Mini Mansions at The Waterfront Studio - 18/05/2019
Sons of Raphael opened the night with their dark tinged dream pop which experimented with a lot of different sounds overlaid with fuzzy vocals. Their new age experimentation prepared the crowd for the the solid sound of guitar and synth from iconic of Mini Mansions.
Walking on to the stage to Buddy Holly’s ‘Everyday’, the L.A. trio were all suit-clad as they prepared to deliver their unique style of classic rock with a modern vision. They opened the set with three massive hits from their sophomore album The Great Pretenders: ‘Freakout!’ set the tone of the show and the driving bass had everyone in the studio grooving as well as yelling “I been down. I been down. I been down!” along with front man Michael Schuman; ‘Death is a Girl’ came straight after with the hook of the chorus fuzzing out from Schuman’s guitar and Tyler Parkford’s backing vocals assuring us to “Live in a world with only one day”; ‘Creeps’ finished the introduction to their set with it's slow swaying beat and slick guitar riffs along with Schuman and Parkford harmonising vocals towards the end of the song.
The set then works through a couple of tracks from their 2018 EP Works Every Time including the synth heavy ‘Midnight in Tokyo’ and the melancholic ‘Works Every Time’. They played four tracks from their new album Guy Walks Into a Bar including the singles: ‘GummyBear’, ‘Hey Lover’ and ‘Bad Things (That Make You Feel Good)’. These new songs were executed well and showed their consistent ability to make new music for a live show but it was the performance of their older songs that really demonstrated their power as a live rock band.
The Great Pretenders was the backbone for this show and enabled them to fully exercise their muscles as a modern band with heavy rock roots, with Jon Theodore (their drummer on this tour and Guy Walks Into A Bar) and Michael Schuman both being a part of the legendary Queens of the Stone Age. The singles ‘Vertigo’ and ‘Any Emotion’ were performed with a certain nuance that made the songs truly their own due to the original guest features on those songs not being present: Alex Turner and Brian Wilson.
The last two songs they played were the cream of the entire gig. ‘Honey I’m Home’ echoed the choral effects the band produces when both Parkford and Schuman harmonise on the vocals and the song established their affirmative presence within the venue. With no pause in between we get the beastly opening chords of 'Mirror Mountain', easily the heaviest song on The Great Pretenders, and we see Schuman’s showmanship explode. The man dances with the guitar as he shreds out the licks that embody their entire aesthetic: composed but loud.
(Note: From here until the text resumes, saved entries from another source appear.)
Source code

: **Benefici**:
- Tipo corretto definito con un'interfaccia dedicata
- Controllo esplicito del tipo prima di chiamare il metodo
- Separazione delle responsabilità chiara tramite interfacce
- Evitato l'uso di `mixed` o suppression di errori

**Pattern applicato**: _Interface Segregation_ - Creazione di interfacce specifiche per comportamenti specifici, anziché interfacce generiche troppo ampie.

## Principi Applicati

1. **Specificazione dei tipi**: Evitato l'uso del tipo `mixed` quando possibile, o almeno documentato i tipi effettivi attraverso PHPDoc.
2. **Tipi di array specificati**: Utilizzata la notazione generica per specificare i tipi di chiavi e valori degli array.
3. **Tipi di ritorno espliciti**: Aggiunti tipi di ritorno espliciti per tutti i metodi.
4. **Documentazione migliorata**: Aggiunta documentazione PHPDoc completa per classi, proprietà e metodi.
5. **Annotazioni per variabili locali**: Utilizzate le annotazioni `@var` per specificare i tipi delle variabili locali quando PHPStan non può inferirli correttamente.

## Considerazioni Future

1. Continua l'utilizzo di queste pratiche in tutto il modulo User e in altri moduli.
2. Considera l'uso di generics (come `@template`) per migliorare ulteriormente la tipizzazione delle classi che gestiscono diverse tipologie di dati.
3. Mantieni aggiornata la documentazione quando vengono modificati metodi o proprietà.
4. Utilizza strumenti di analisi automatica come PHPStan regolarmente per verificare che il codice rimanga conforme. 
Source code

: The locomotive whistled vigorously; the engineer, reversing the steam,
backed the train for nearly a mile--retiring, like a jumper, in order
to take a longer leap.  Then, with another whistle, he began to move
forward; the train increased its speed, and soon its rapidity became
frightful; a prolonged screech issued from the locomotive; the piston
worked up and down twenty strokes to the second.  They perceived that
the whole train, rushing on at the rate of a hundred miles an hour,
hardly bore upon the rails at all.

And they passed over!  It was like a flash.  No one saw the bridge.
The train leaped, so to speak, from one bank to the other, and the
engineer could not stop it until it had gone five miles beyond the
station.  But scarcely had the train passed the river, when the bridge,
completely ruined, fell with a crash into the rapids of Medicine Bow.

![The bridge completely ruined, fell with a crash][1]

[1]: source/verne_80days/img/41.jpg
Schuman and bassist Zach Dawes stand back to back while beating out the riffs and exuding a chaotic energy that succeeds in riling up the crowd: the mosh pits have opened and a girl is on someones shoulders. Schuman notices this and wanders closer to the barrier, hair drooping over his eyes and continues to knock out the notes on his guitar before ditching the instrument and straddling the barrier as the entire band riffed around the ending of the song. The energy of this band is visceral and powerful at the same time as being composed and joyous in performing together. Mini Mansions, while only playing club venues for headline tours, have opened for the likes of Royal Blood and Arctic Monkeys but their originality exceeds the mainstream success of these bands and a venue like The Waterfront is the perfect place to experience the potent energy of their live performances.